Roger Fenton (1819 - 8 de Agosto de 1869)

A esta imagem, captada e revelada em 1855, chamou Fenton "The valley of the shadow of death", o bíblico Vale da Sombra da Morte. Foi a maneira crua que encontrou para documentar a guerra da Crimeia. Seca, quase abstracta, a imagem funde as pedras daquele deserto com as balas de canhão de uma batalha recém-travada e sugere que, afinal, os trilhos da estrada que os pés dos homens traçaram não vão dar a nenhum lado. A exposição é irrepreensível.

domingo, 7 de agosto de 2005

"We will wate for you"

Mais um bocadinho, "nos regamos por si". Foi das mensagens mais poeticas que ja recebi.

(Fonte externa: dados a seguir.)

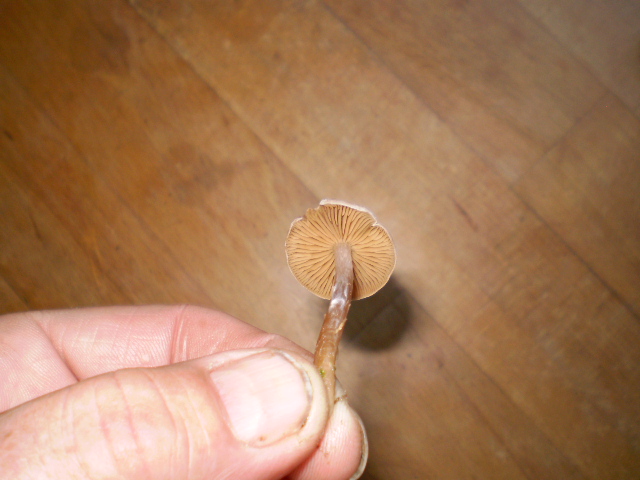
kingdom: Fungi
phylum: Basidiomycota
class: Agaricomycetes
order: Agaricales
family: Cortinariaceae
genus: Cortinarius
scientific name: Cortinarius hemitrichus
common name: hvidfnugget slørhat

sábado, 6 de agosto de 2005

Death of a chair

Fico no sétimo andar de um prédio com mais de trinta, uma residência universitária. O sétimo andar é o único que tem varanda (e o único em que se alojam professores), um espaço que se estende por um comprimento igual ao do estúdio que é a casa. Tem pouco mais de um terço da largura. Esta é a varanda mais ampla do andar; as outras são-lhe contíguas e vão diminuindo gradualmente de comprimento, embora algumas sejam mais largas. A face dos andares por cima alinha com as janelas e as portas das varandas deste. Sem varandas, nenhum dos andares de cima tem porta, mas todos têm janelas. Quase sempre fechadas, sem deixar fresta na superfície verde-vidrada do prédio, mas que se podem abrir.
Ontem cheguei a casa já era escuro e limitei-me a inclinar as bandas das persianas, já descidas, para evitar a luz (não a claridade, enfim...) matinal. Não ouvi nada de estranho. Fiquei até às três da manhã a ver filmes com a Katherine Hepburn no TCM. Descansadinha.
Esta manhã acordei eram oito horas. Tentei voltar à cama, mas já não havia sono. Dei os cinco passos curtos que levam da cama à parede janela-porta-janela e fiz girar o canudinho que inclina e desinclina as bandas finas das persianas. A meio da varanda estava uma caixa de cereais, vazia, com a abertura a mostrar-se. Ainda ali está, parada, a dizer que não há vento na cidade. Junto à janela da esquerda, de espaldar no chão e pernas traseiras viradas para mim, uma cadeira sem fundo e sem as pernas da frente. Assim, a menos de um metro da janela. Esta é a altura do ano em que os alunos antigos deixam a residência e chegam os alunos novos. Os que saem alugam camiões de mudanças, os SUV dos primos, táxi-vans ou atrelados, para tentarem levar as miudezas e os móveis maiores que usaram enquanto aqui viveram. O que já não lhes serve, defenestram. Ou isso ou a cadeira tinha uma vida demasiado infeliz.

sexta-feira, 5 de agosto de 2005

Pra le di veiz in quandu

Um novo portal de blogs. Coisa de gente nova e brasileira. Muito seria e divertida.

Os Dias do Desespero

Gus van Sant fez-me reconciliar com o cinema. O seu Last Days e um exemplo de sensibilidade e bom gosto. E, ou me engano muito, ou tem das imagens mais bonitas dos momentos de uma morte. Fecha a trilogia que comecou em 2002 (muito bem) com Gerry e seguiu em 2003 (igualmente bem) com Elephant. Em Last Days vi, alem de elementos dos dois anteriores, um olhar desconfortavel com a inadequacao das almas aos lugares, dos lugares as pessoas, da natureza ao homem de hoje, do homem de hoje aos outros, dos outros a si mesmos... Cada imagem e tratada com um cuidado que chega a ser ternura. Tal como nos outros dois filmes, as palavras, os sons e o silencio sao introduzidos com o rigor de uma partitura barroca. Chego a ter receio de usar a palavra "perfeito", mas nao compreendo bem porque.

quinta-feira, 4 de agosto de 2005

Esta e imperdivel!

Que me perdoem os mais puritanos... Sabem qual a sigla do Conselho Nacional das Artes e da Cultura no Mexico? :-)

terça-feira, 2 de agosto de 2005

PG

Ando entranhada de Peer Gynt. Adoro o estouvado, tenho pena dele, zango-me com ele, apaixono-me por ele. Daqui para O Homem sem Qualidades sera um passinho de formiga.